JOB ITEM -> Output the lines of the records below verbatim, starting at the line containing "near the National Palace." and ending at the line containing "another holding 110,000 general books.".

++++ MATERIAL TO PROCESS

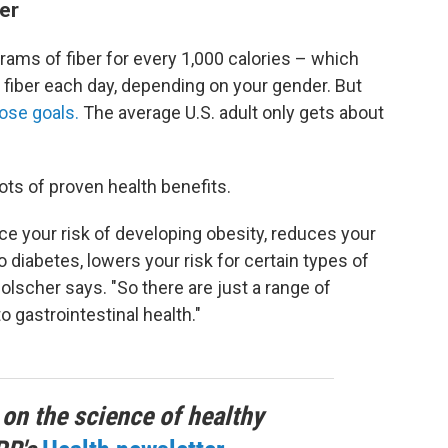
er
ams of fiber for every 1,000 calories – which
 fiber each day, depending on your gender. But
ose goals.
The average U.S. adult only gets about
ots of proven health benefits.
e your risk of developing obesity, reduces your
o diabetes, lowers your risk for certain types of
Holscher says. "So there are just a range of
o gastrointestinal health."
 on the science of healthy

++++++++
++++ MATERIAL TO PROCESS

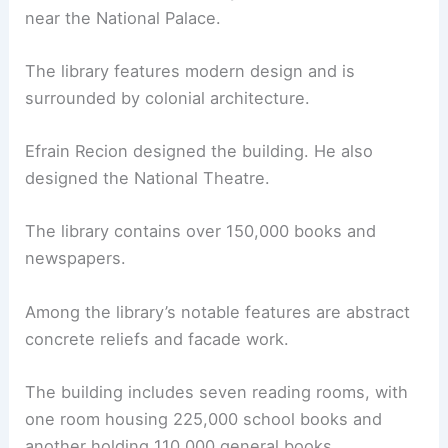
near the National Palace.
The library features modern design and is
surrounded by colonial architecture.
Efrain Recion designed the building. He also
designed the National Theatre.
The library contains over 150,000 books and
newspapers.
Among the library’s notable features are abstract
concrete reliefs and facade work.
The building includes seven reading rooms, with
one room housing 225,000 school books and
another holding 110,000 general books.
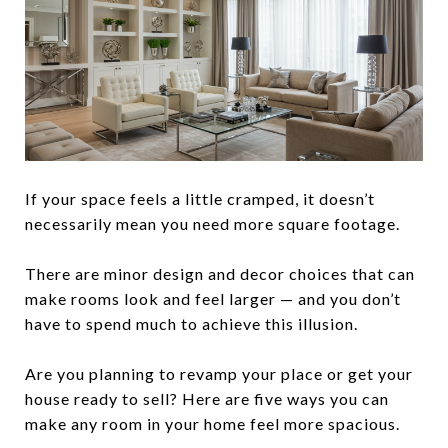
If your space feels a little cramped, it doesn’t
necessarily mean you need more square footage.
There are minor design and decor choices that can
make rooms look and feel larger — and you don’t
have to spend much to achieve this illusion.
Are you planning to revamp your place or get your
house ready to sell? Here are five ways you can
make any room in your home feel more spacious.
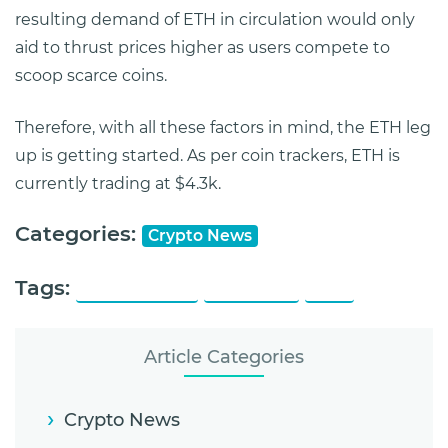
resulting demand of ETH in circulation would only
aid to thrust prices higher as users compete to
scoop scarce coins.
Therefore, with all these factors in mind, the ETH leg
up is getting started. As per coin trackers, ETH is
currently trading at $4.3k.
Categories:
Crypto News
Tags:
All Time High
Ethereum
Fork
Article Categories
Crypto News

++++++++

RESULT FOR THIS TASK ->
near the National Palace.
The library features modern design and is
surrounded by colonial architecture.
Efrain Recion designed the building. He also
designed the National Theatre.
The library contains over 150,000 books and
newspapers.
Among the library’s notable features are abstract
concrete reliefs and facade work.
The building includes seven reading rooms, with
one room housing 225,000 school books and
another holding 110,000 general books.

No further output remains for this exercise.